To-do item A: In the fixed wireless access text, rewrite the paragraph beginning "Soft-GRE is a stateless GRE tunneling" as a short bulleted list that keeps its main facts.
To-do item B: Output the passage of the fixed wireless access text from "Figure 1: Fixed" up to and including "single wireless connection.", word for word.
To-do item C: Pick up the fixed wireless access text after its final sentence and carry it on.

Read this topic to understand how service providers can offer fixed wireless access (FWA) services for Multi-Dwelling Units (MDUs) by leveraging their existing the Juniper MX Series broadband network gateway (BNG) and 4G/5G packet core.

Fixed Wireless Access for MDUs

Fixed wireless access (FWA) uses wireless technology, typically 4G or 5G, instead of fiber or cables to provide last mile connectivity to Broad Band Edge (BBE) subscribers serving both business and residential consumers. FWA enables rapid and cost-effective deployment, especially in prohibitive or low-density subscriber areas. The advent of 5G has significantly improved the performance of FWA, making it a competitive alternative to wired broadband.

Service Providers are increasingly looking into Fixed Wireless for home users to take advantage of the 4G and 5G proliferation. While the local loop is wireless, these fixed wireless subscribers are managed by the wireline Broadband Network Gateway (BNG), thereby reducing the backend subscriber management requirements such as provisioning, billing, and more. Broadband edge subscriber services over soft-GRE tunnel are developed to support such Wifi Offload Gateway deployments, allowing L2 traffic between the customer premises equipment (CPE) and the BNG.

Service providers can offer FWA services for Multi-Dwelling Units (MDUs) by leveraging their existing the Juniper MX Series broadband network gateway (BNG) and 4G/5G packet core. Consider the topology provided in Figure 1.

Figure 1: Fixed Wireless Access Solution for MDUs Fixed Wireless Access Solution for MDUs

The customer premises equipment (CPE) access to internet is over a 4G or 5G wireless connection that connects the MDU's outdoor CPE (ODCPE) device to the radio tower (eNB/gNB), replacing the wireline local loop. The ODCPE creates a soft-GRE tunnel with the BNG device to enable encapsulated traffic between the CPE and BNG over the 5G core network. Soft-GRE does not require signaling to establish the GRE tunnel. The CPE can either be a DHCP or PPPoE client. The BNG provides IP address to the CPE along with subscriber services, including Authentication, Authorization and Accounting (AAA) and Quality of Service (QoS). One of the benefits of this approach is the ability to have multiple subscriber sessions on a single wireless connection.

Soft-GRE is a stateless GRE tunneling, whereby the BNG initiates tunnel creation while processing incoming GRE packets. The tunnel contexts are created upon receiving PPPoE or DHCP control messages, such as PADI or DISCOVER and the BNG subscriber sessions are created on top of the GRE tunnel. The BNG does not maintain states for unused tunnels, and deletes the GRE tunnels when the subscriber session logs out, improving the solution's scalability. The set services soft-gre gre-group CLI hierarchy must be defined to enable dynamic GRE service. You must define the parameters described in the Table 1 table:

Table 1: Soft-GRE Service Configuration
Parameter Description
source-address IP address on which incoming GRE traffic must be received by the BNG.

Information:
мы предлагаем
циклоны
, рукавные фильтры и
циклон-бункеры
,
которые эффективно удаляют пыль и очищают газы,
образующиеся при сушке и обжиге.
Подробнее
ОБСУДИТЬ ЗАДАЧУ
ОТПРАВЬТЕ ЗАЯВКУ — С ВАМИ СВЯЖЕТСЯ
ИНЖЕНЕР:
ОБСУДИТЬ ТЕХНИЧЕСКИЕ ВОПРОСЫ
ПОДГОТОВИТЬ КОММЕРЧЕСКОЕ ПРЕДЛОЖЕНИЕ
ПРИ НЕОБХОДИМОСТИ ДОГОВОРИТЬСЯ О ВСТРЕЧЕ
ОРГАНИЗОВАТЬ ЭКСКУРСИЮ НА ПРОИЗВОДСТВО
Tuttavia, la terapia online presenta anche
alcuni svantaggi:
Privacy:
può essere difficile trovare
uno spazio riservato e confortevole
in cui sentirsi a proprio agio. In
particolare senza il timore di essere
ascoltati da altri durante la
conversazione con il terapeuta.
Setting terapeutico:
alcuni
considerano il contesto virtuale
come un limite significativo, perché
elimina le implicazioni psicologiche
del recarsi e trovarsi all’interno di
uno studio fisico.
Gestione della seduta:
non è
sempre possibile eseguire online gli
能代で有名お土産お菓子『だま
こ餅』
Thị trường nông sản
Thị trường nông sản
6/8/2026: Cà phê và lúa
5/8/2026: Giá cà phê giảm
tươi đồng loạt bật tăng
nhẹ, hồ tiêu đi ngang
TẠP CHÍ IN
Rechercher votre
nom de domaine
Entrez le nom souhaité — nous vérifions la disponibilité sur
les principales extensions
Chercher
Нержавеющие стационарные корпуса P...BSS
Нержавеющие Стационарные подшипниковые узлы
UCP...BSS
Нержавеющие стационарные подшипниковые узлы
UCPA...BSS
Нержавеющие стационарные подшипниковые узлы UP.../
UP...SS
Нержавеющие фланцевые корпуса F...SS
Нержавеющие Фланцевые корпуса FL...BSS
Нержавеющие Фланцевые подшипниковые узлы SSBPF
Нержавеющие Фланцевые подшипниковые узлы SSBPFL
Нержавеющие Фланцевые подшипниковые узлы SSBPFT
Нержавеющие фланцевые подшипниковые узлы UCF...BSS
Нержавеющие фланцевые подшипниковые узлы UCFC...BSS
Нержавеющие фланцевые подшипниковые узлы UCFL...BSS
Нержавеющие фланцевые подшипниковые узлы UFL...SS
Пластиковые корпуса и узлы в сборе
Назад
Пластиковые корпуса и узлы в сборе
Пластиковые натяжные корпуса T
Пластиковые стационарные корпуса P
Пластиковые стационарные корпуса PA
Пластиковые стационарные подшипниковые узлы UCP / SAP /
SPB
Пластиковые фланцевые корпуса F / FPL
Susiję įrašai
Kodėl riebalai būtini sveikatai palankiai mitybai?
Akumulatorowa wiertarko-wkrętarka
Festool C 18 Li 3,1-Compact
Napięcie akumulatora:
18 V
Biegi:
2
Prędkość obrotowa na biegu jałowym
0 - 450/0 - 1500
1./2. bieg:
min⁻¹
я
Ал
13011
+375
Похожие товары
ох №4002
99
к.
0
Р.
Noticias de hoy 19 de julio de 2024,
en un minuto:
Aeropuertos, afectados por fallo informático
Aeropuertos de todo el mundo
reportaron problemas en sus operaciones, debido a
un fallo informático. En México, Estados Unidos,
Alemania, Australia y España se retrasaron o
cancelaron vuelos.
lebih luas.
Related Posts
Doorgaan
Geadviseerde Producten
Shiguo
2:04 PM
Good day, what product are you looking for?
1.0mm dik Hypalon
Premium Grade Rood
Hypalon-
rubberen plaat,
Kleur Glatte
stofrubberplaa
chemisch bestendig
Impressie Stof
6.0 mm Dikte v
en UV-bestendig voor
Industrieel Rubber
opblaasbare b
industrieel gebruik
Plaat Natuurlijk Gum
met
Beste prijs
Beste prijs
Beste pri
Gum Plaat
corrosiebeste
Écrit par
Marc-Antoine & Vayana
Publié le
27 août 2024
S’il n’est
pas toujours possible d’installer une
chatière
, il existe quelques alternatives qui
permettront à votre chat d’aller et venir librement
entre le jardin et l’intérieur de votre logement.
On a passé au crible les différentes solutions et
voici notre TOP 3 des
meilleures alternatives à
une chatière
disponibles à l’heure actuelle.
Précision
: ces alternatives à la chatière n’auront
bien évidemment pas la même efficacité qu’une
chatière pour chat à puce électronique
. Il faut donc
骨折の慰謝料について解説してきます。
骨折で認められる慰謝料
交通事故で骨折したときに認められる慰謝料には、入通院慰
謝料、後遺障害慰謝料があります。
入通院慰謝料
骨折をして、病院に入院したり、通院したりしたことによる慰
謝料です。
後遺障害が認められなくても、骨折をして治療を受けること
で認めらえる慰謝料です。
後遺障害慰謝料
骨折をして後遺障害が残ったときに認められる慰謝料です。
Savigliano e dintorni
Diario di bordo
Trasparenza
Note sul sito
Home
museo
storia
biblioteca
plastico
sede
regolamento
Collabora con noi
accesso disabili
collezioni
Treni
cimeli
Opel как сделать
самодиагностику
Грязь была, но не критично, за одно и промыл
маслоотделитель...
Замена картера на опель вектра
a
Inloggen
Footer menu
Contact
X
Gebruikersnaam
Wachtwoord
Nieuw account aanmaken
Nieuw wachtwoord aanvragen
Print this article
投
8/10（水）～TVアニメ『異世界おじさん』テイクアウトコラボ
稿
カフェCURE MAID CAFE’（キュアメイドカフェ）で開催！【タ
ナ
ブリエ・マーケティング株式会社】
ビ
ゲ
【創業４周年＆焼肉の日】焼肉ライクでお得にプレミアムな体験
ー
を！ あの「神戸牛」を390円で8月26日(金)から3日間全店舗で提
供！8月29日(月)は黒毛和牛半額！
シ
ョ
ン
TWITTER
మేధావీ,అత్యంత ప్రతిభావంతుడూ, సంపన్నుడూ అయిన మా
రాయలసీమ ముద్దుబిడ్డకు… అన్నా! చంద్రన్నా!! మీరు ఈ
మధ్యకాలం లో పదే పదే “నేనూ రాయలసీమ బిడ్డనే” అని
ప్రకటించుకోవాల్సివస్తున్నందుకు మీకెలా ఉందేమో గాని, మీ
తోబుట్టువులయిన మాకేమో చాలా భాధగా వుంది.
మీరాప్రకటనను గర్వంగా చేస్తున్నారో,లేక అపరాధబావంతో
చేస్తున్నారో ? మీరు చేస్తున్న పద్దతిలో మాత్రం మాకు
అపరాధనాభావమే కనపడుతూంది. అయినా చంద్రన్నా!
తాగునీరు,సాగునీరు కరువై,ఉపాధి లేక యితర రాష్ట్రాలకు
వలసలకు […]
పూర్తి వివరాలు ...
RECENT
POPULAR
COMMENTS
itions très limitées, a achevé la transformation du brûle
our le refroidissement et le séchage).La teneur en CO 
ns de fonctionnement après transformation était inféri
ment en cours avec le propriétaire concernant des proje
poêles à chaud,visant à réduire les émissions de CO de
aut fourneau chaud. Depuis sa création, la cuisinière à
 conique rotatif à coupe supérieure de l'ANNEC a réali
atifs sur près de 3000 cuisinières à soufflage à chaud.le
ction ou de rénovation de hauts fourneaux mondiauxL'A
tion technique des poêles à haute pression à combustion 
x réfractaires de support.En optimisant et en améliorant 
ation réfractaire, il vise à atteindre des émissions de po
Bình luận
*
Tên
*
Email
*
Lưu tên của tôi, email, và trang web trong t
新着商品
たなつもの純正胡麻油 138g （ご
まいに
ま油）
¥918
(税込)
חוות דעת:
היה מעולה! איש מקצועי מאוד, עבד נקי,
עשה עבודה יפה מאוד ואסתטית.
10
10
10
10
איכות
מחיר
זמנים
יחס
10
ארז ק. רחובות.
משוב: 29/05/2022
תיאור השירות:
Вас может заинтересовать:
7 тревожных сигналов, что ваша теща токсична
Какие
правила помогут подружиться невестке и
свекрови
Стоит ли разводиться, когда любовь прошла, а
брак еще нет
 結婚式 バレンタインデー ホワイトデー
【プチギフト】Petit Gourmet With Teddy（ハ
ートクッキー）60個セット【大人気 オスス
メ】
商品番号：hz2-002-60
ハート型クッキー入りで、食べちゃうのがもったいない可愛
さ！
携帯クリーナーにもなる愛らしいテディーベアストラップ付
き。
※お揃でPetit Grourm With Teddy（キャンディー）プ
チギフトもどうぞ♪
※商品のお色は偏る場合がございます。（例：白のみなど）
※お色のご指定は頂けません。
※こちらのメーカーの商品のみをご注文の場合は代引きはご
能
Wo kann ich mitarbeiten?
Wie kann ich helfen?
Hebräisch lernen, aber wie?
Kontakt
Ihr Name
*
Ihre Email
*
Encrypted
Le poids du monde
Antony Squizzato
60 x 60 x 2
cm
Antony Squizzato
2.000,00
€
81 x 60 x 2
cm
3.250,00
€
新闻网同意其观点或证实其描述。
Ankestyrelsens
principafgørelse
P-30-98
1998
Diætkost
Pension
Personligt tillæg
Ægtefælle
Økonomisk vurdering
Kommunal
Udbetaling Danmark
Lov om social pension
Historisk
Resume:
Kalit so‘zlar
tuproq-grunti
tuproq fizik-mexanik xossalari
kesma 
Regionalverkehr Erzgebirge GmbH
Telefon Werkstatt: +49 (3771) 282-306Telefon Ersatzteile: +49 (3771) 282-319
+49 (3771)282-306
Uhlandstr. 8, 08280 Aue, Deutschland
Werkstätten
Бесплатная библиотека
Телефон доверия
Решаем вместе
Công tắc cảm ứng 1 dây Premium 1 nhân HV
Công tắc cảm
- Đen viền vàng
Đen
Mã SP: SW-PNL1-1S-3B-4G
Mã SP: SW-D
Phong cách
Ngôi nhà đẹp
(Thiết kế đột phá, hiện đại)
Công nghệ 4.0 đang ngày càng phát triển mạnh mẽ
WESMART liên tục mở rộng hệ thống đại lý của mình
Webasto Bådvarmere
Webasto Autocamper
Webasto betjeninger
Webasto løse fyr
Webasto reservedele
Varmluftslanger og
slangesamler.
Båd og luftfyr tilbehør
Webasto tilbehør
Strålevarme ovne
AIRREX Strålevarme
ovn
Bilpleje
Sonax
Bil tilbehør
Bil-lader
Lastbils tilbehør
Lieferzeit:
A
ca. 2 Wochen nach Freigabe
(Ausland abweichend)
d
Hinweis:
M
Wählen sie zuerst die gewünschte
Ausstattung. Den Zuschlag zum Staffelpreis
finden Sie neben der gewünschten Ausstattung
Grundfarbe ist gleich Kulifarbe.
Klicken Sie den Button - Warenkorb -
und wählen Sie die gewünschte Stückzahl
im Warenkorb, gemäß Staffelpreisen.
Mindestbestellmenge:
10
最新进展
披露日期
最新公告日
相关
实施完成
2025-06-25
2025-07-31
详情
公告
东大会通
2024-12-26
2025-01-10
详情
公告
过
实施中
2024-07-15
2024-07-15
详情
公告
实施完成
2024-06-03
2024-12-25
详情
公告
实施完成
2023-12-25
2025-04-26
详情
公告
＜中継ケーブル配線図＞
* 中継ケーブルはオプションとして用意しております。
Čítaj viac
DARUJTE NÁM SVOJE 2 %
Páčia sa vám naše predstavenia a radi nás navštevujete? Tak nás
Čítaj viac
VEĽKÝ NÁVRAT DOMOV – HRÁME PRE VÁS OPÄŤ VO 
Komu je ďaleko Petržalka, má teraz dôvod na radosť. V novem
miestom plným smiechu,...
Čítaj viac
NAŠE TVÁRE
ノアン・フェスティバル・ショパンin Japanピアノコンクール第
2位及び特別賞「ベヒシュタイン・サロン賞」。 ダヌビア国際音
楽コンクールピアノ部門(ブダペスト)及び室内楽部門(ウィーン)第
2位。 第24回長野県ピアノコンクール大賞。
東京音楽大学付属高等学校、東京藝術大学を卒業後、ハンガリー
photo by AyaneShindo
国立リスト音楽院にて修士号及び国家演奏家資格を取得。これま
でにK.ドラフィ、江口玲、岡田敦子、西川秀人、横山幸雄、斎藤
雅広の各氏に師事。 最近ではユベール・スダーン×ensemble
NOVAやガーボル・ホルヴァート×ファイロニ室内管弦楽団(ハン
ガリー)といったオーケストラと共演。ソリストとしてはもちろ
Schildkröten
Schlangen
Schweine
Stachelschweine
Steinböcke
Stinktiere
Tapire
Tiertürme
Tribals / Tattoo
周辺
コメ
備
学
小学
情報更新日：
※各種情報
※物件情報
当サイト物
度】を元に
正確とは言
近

Task response A:
- Soft-GRE is stateless GRE tunneling. The BNG starts creating a tunnel while it processes incoming GRE packets.
- Tunnel contexts are created when PPPoE or DHCP control messages arrive, such as PADI or DISCOVER. BNG subscriber sessions are then built on top of the GRE tunnel.
- The BNG keeps no state for unused tunnels and deletes GRE tunnels when the subscriber session logs out. This improves scalability.
- Dynamic GRE service requires the set services soft-gre gre-group CLI hierarchy, with the parameters described in Table 1.

Task response B:
Figure 1: Fixed Wireless Access Solution for MDUs Fixed Wireless Access Solution for MDUs

The customer premises equipment (CPE) access to internet is over a 4G or 5G wireless connection that connects the MDU's outdoor CPE (ODCPE) device to the radio tower (eNB/gNB), replacing the wireline local loop. The ODCPE creates a soft-GRE tunnel with the BNG device to enable encapsulated traffic between the CPE and BNG over the 5G core network. Soft-GRE does not require signaling to establish the GRE tunnel. The CPE can either be a DHCP or PPPoE client. The BNG provides IP address to the CPE along with subscriber services, including Authentication, Authorization and Accounting (AAA) and Quality of Service (QoS). One of the benefits of this approach is the ability to have multiple subscriber sessions on a single wireless connection.

Task response C:
destination-networks Specified IP subnets from which the soft-GRE connect requests from the customer will be processed. Soft-GRE sessions from the access networks are accepted only if the prefixes are within the subnet range defined under destination-networks.
service-interface Specified pseudowire subscriber interface device (IFD) on which the tunnels are built.
dynamic-profile Name of the dynamic profile that creates the tunnel.

An example configuration snippet is provided below:

The following key features are supported:

  • Dynamic creation and deletion of GRE tunnels
  • GRE tunnels on VLAN tagged and untagged interfaces

  • IPv4 and IPv6 GRE tunnels

  • VLAN tagged and untagged GRE playloads

  • IPv4 and IPv6 DHCP or PPPoE subscriber termination over GRE

Configuring Dynamic Soft-GRE Tunnels

In this example we will configure dynamic soft-GRE tunnels between the MDU and BNG devices. Please take note of the following IP addresses:
  • BNG Gateway IP: 172.16.0.1

  • Destination Networks: 10.30.0.0/16, 10.40.0.0/16
  • Subscriber IP addresses: 172.31.0.11 through 172.31.0.15

  1. Ensure the loopback address is configured. The local endpoint of the GRE tunnel is anchored to it.
  2. Soft-GRE implementation uses the pseudowire infrastructure for GRE encapsulation and decapsulation. It requires the operator to configure Pseudowire Subscriber (PS) and logical tunnel (LT) or redundant logical tunnel (RLT) interfaces. Configure pseudowire subscriber interfaces on which the soft-GRE tunnels will be built. The service interface is anchored to LT interface for forwarding plane processing. To provide redundancy for the underlying forwarding path, you can also anchor the PS interface to an RLT interface by grouping multiple LT interfaces. PS over RLT supports both active-active and active-backup modes.
  3. Create a dynamic profile for the PPPoE subscribers.
  4. Create a dynamic profile to bring up the soft-GRE tunnel.
  5. You can also configure a dynamic profile to bring up dynamic VLAN interfaces for each VLAN tag in the GRE payload using the auto-sensed VLAN configuration feature.
    1. Configure a dynamic profile to create dynamic VLAN interfaces.
    2. Configure a dynamic profile to bring up the soft-GRE tunnel with dynamic auto-sensed VLANs.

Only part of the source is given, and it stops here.